Case study

Zero to Observable: Adding Monitoring to a System That Had None

Introducing Grafana and Prometheus to a system with no visibility — what we measured first, and what we learned about debugging with data.

GrafanaPrometheusNode.js

Context

The platform had no structured monitoring. When something went wrong, we'd check logs, guess, and hope. We had no idea what 'normal' looked like — request latency, error rates, database connection usage. We needed to go from zero visibility to enough signal to debug production issues. The goal wasn't perfect observability; it was 'when something breaks, we can find out why.'

Constraints

  • No prior experience with Prometheus or Grafana — we had to learn while shipping
  • Limited time — we couldn't instrument everything; we had to pick the highest-value metrics first
  • Existing app had no metrics endpoints — we had to add them without disrupting the codebase

Architecture

We started with the four golden signals: latency, traffic, errors, saturation.
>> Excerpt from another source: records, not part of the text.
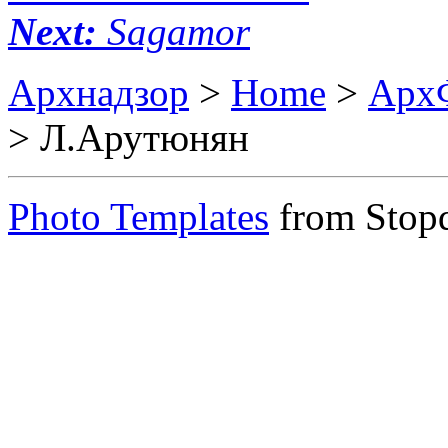
Next:
Sagamor
Архнадзор
>
Home
>
Арх
> Л.Арутюнян
Photo Templates
from Stop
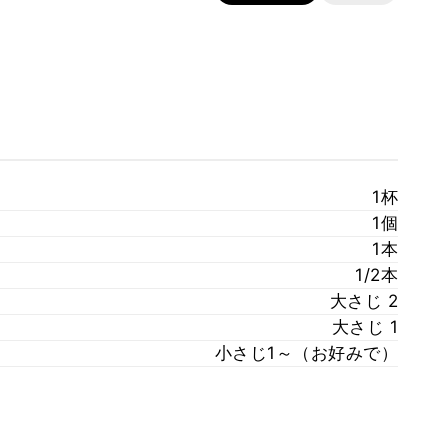
1杯
1個
1本
1/2本
大さじ 2
大さじ 1
小さじ1～（お好みで）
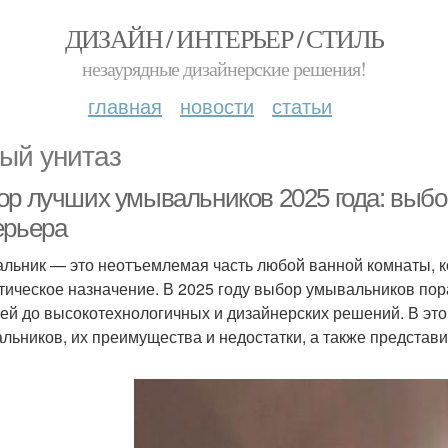
ДИЗАЙН / ИНТЕРЬЕР / СТИЛЬ
незаурядные дизайнерские решения!
главная
новости
статьи
ый унитаз
ор лучших умывальников 2025 года: выбо
ерьера
льник — это неотъемлемая часть любой ванной комнаты, к
етическое назначение. В 2025 году выбор умывальников пор
ей до высокотехнологичных и дизайнерских решений. В эт
льников, их преимущества и недостатки, а также представи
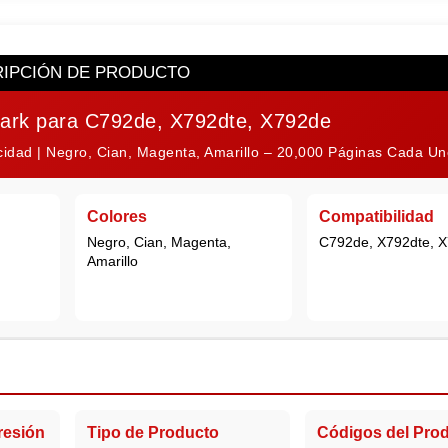
IPCIÓN DE PRODUCTO
mark para C792de, X792dte, X792de
acidad | Negro, Cian, Magenta, Amarillo – 20,000 Páginas Cada Un
Colores
Compatibilidad
Negro, Cian, Magenta,
C792de, X792dte, 
Amarillo
resión
Tipo de Producto
Códigos del Pro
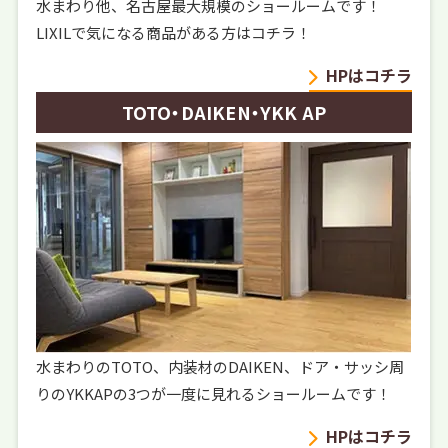
水まわり他、名古屋最大規模のショールームです！
LIXILで気になる商品がある方はコチラ！
HPはコチラ
TOTO・DAIKEN・YKK AP
水まわりのTOTO、内装材のDAIKEN、ドア・サッシ周
りのYKKAPの3つが一度に見れるショールームです！
HPはコチラ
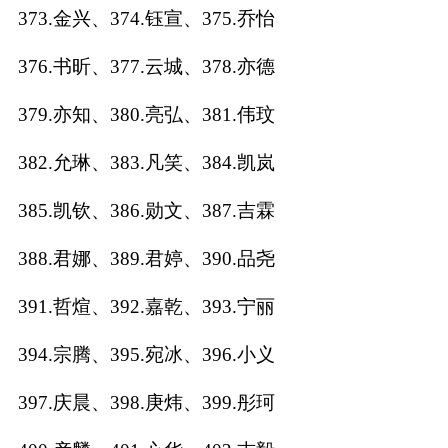
373.金兴、374.钰宣、375.乔怡
376.书昕、377.云城、378.亦德
379.亦知、380.亮弘、381.伟玟
382.允琳、383.凡笑、384.凯岚
385.凯钦、386.勋文、387.吉霖
388.君娜、389.君婷、390.品尧
391.哲煊、392.嘉乾、393.宁丽
394.宗腾、395.宛冰、396.小义
397.庆晨、398.庚炜、399.彤珂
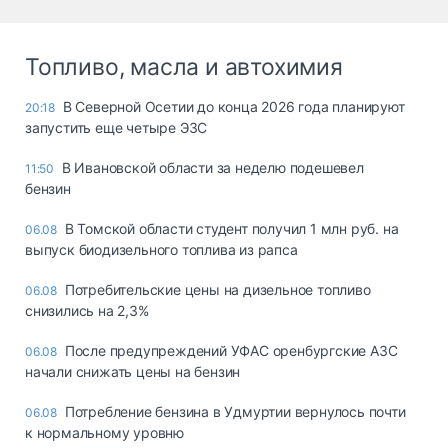
Топливо, масла и автохимия
В Северной Осетии до конца 2026 года планируют
20:18
запустить еще четыре ЭЗС
В Ивановской области за неделю подешевел
11:50
бензин
В Томской области студент получил 1 млн руб. на
06.08
выпуск биодизельного топлива из рапса
Потребительские цены на дизельное топливо
06.08
снизились на 2,3%
После предупреждений УФАС оренбургские АЗС
06.08
начали снижать цены на бензин
Потребление бензина в Удмуртии вернулось почти
06.08
к нормальному уровню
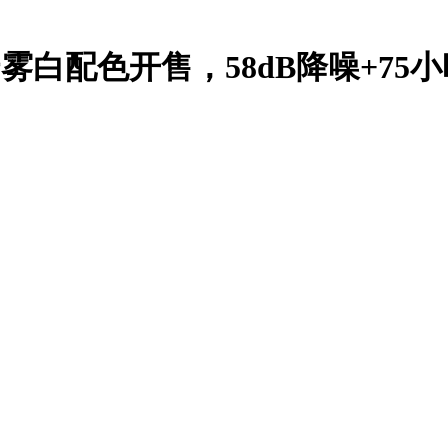
雾白配色开售，58dB降噪+75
We added a Prometheus client to the Node.js app, exposed a /metrics endpoint, and scraped it with Prometheus. We created a few Grafana dashboards: request rate and latency by endpoint, error rate by status code, database connection pool usage. We set up basic alerting — when error rate spiked or latency crossed a threshold, we'd get a Slack notification. We didn't add distributed tracing or log aggregation initially; those were phase two. The key was starting small: a few dashboards and two or three alerts. We learned what we actually looked at when debugging, then added more.

Alternatives considered

  • Full observability stack (tracing, logs, metrics) from day one: Would have been overwhelming. We needed to walk before we ran. Metrics first, then logs, then tracing if we hit limits.
  • Rely on cloud provider metrics (e.g. AWS CloudWatch) only: CloudWatch gave us infra metrics (CPU, memory) but not application-level metrics (request latency by route, error rate by endpoint). We needed both.

Lessons learned

  • Start with the metrics you'll actually use when debugging. We thought we'd care about cache hit rate; we ended up caring most about latency p99.
  • Alert fatigue is real. We tuned thresholds after a few false alarms. Better to miss an alert than ignore them.
  • Document what each dashboard is for. A dashboard with no clear purpose becomes noise.